The Forgetfulness of the Daleks
As well as the Dalek incursions in ‘The Stolen Earth’ and ‘The Army of Ghosts’, there was another Dalek visitation of Earth in the ironically named ‘Remembrance of the Daleks’, which was set in 1963. During this adventure then-companion Ace points out she doesn’t remember anything about Daleks invading in the 1960s. The Doctor replies, “Do you remember the Zygon gambit with the Loch Ness Monster? Or the Yeti in the Underground?
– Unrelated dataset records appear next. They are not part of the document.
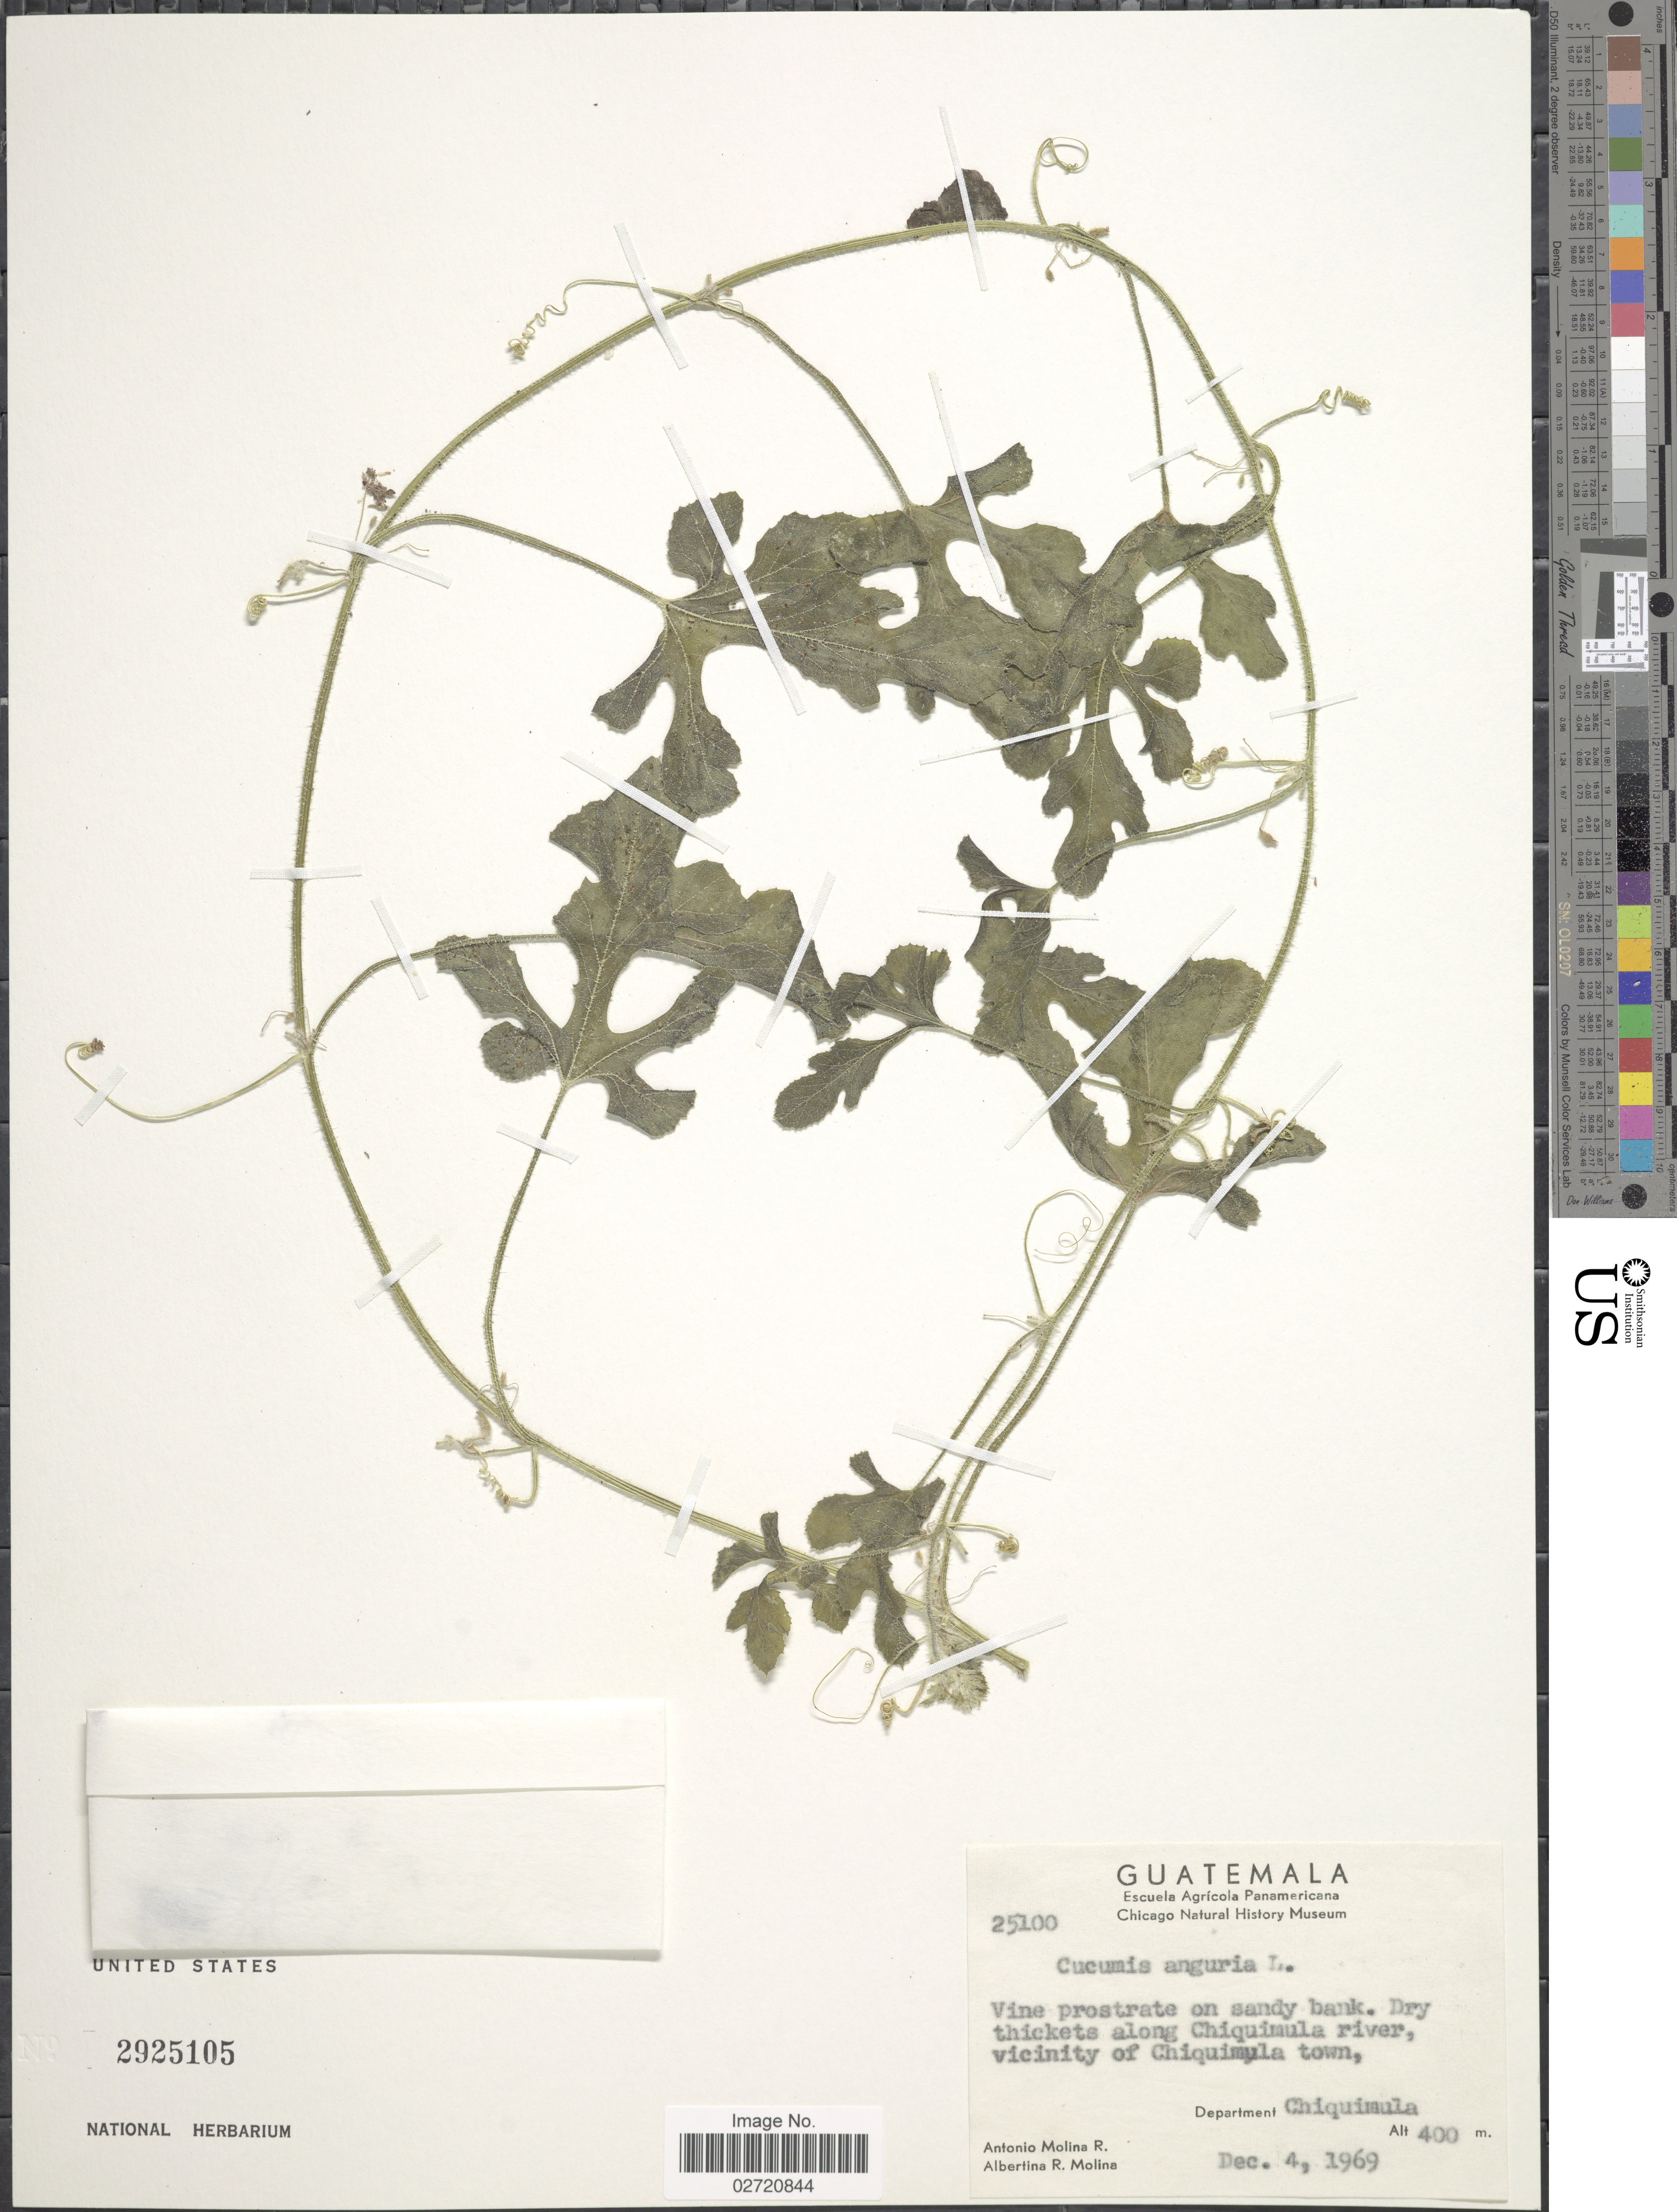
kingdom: Plantae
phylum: Tracheophyta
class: Magnoliopsida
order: Cucurbitales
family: Cucurbitaceae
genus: Cucumis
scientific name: Cucumis anguria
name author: L.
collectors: A. Molina R. & A. R. Molina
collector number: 25100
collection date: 1969-12-04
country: Guatemala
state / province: Chiquimula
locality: Dry thickets along Chiquimula river, vicinity of Chiquimula town, Department Chiquimula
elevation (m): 400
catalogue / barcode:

Your species has an amazing capacity for self-deception.” Likewise, nobody remembers dinosaurs invading London, or the other time shop window dummies came to life and started killing people, or when the Earth encountered its exact twin. Without any cracks in time hanging around, Doctor Who falls back on an old staple of fantasy and sci-fi- that humans just ignore anything that doesn’t fit into their worldview. As we’ve already mentioned, this turns up a couple of times in the new series as well. In ‘In the Forest of the Night’, the entire planet is overnight covered in forest for reasons that we’re not going to go into too closely because that story’s a bit of an embarrassment to be honest. As the forest disappears at the end of the story the Doctor says it will be forgotten outside of fairy stories, because that’s “a human superpower”. It can even work two-way. In ‘The Lie of the Land’, the entire Earth is taken over by the gross-looking and mysterious “monks”. Using a psychic link, the monks convince humanity that not only are they humanity’s generous benefactors, but also that the monks have always been here, guiding human evolution. This is of course a lie, as the monks are actually one of the very few aliens not to have guided human evolution at some point. Which, if you think about it, is a Doctor Who story in itself. Imagine being an alien visiting Earth. Humanity must seem like the Silence, but in reverse- as soon as they stop looking at you they forget you exist. The Doctor really ought to take a look at that some time.